As the Delegation of Iran, we have been personally attacked while under an inspection. In 2010, a USB was put into the Iranian nuclear enrichment facility during an inspection, this caused the computers controlling the centrifuges to disable and damage the machines. How can nations trust the inspection process when situations like this happen? Because of this situation, Iran has stopped allowing IAEA inspections into the facilities. The delegation of Iran understands the need for verification, all nations want is for their country to be safe, however we must go about it properly and fairly. Infringing on another nation’s sovereignty by corrupting their facilities is dangerous and wrong. Any effect on dangerous machinery could cause more harm than good, even if it were performed with good intentions.
For nations like the Delegation of Iran to respect and trust the verification system, there must be mutual respect. The Delegation of Iran proposes that we create an organization called, RVP, Respecting the Verification Process. This organization will be comprised of those who already have experience in verification, and they will be teaching other countries how to respectfully verify. An example is teaching a group how to know when enforcing something is infringing on sovereignty and when it is not, as well as teaching people how to safely identify and disarm something. We will provide examples of what to identify, as well as guidelines on how to verify. These guidelines will ensure that the arms are completely destroyed, and how to destroy them. Countries will have to sign off on the process, promising that they will comply and work with those who are verifying. All these aspects can be used to teach nations how to respect and have faith in the verification systems. Once both parties respect each other, verifications can get done much quicker, not having to risk breaking an agreement over a miscommunication.
Work Cited
GRCityDelegates, and Gregory Poole. “Verification of Disarmament .” GLICA.Org, GLICA.org, 5 Feb. 2026, glica.org/simun/committees/disec-verification/.

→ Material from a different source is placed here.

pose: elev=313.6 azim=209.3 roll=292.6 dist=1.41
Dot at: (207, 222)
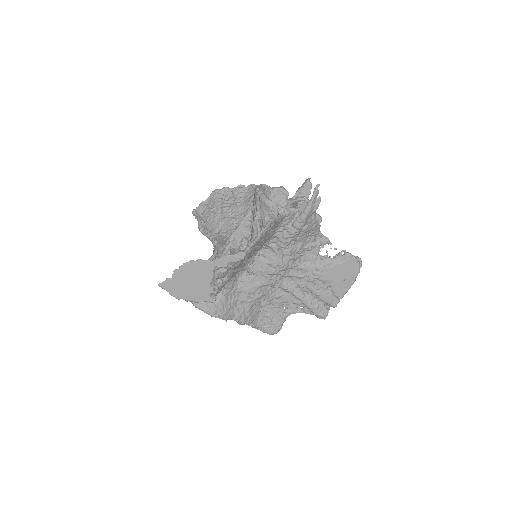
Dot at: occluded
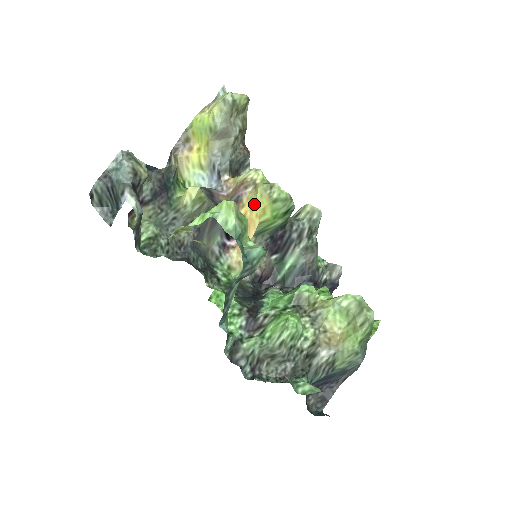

Treacy, Stephen. “The Story of the Secret Cyber Attack on Iran’s Nuclear Sites.” RTE.Ie, RTÉ, 24 June 2025, www.rte.ie/brainstorm/2025/0624/1520026-iran-nuclear-power-stuxnet-cyberattack/.
“Verification in All Its Aspects :” United Nations, United Nations, digitallibrary.un.org/record/192729?v=pdf. Accessed 9 Feb. 2026.
“The Verification Research, Training and Information Centre.” VERTIC, 1 Dec. 2025, www.vertic.org/.